4. Abdullah Bin Abdul Aziz: $18bn
Abdullah is the sixth King of Saudi Arabia, meaning that he controls almost a fifth of the world’s oil supply. The 89 year-old ascended to the throne in 2005 following a life of politics which started with the mayoral position of the holy city of Mecca at the beginning of the sixties.
Abdullah managed to successfully steer his kingdom through the global recession, and the country is projecting a 4% growth for this year. The king has tried to protect the 50% of the population who fall under 25 by setting aside $130bn over the last few years for use in unemployment funds and housing projects.
3. Hassanal Bolkiah: $20bn
The tiny sovereign state of Brunei (officially known as The Nation of Brunei, the Abode of Peace) sits on the island of Borneo, in the South China Seas. According to Forbes it is the fifth richest country in the world as a result of its huge petroleum and natural gas supplies. It is, in fact, one of only two countries in the world with public debt at 0% of its GDP.

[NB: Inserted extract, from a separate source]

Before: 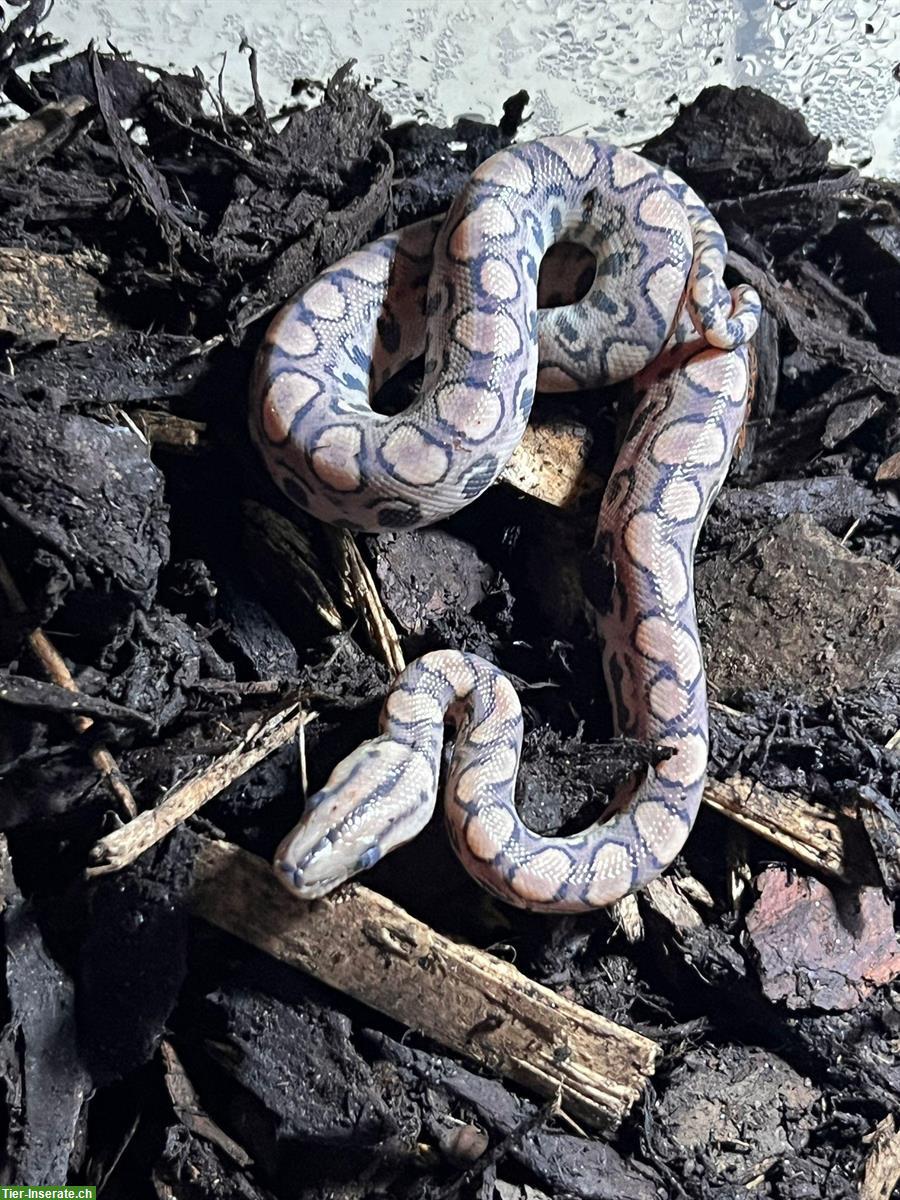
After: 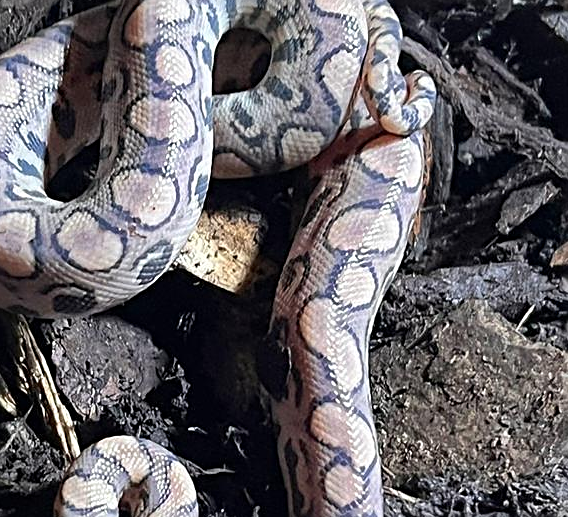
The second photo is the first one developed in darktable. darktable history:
crop: left 36.181%, top 17.845%, right 0.623%, bottom 38.995%
sharpen: on, module defaults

Hassanal Bolkiah (whose full name is Sultan Haji Hassanal Bolkiah Mu’izzaddin Waddaulah ibni Al-Marhum Sultan Haji Omar Ali Saifuddien Sa’adul Khairi Waddien) is the current Sultan and Prime Minister of Brunei, and has acquired a personal fortune of over $20bn since his ascension to the throne in 1967. Educated at Sandhurst Military Academy in the UK, the 67 year-old was knighted by the Queen of England (Brunei was a protectorate of Britain until the mid-80s.) The Sultan has been running the country with full emergency power since the beginning of his reign, and in 2006 announced that the country’s constitution had been amended to make him infallible.
2. Michael Bloomberg: $31bn
Mikebloomberg.com (which keeps the public up to date on the activities, news, and thoughts of the 72 year-old) proclaims that ‘Michael R. Bloomberg is the 108th Mayor of New York City, Philanthropist, and independent leader on national issues.’ He started off on Wall Street in the 70s, working for Salmond Brothers, but was laid off (with a $10m severance package) in ’81 when the investment bank was bought. From there he formed his own company which would eventually become Bloomberg L.P, which now supplies the bulk of the financial world’s business information terminals.
In 2013 Forbes listed him as the 13th richest person alive after a meteoric rise from number 142, to 17 in just two years. In 2001 Bloomberg decided to try his hand as New York’s mayor, running as a Republican (despite a life-long membership to the Democratic Party) just after the 9/11 attacks. He decided to use his own money in the election campaign, thereby avoiding the usual restrictions, and ended up spending $73m (five times the amount spent by his opponent). Though Bloomberg claimed to ride the subway to work every day, The New York Times asserted that he was often seen being chauffeured by two NYPD-owned SUVs to an express train station to avoid having to change from the local to the express trains.
1. Vladimir Putin: $75bn
In 1999 Putin first became Prime Minister, but switched to President in 2000, a position in which he remained until 2008, at which point he resumed the title of Prime Minister. His career path is shady enough to make even the most ruthless dictators blush, with a KGB background, domestic suppression, and a recent annexation of part of the Ukraine.
However – despite his enormous personal wealth, authoritarian tactics, homophobic policies and questionable topless publicity shots – it’s important to take the Western media’s portrayal of Putin as an unstable, possibly insane political figure with a pinch of salt. To his credit, during his rule the average Russian income has increased 2.5 fold, and the country’s economy has been growing for eight straight years.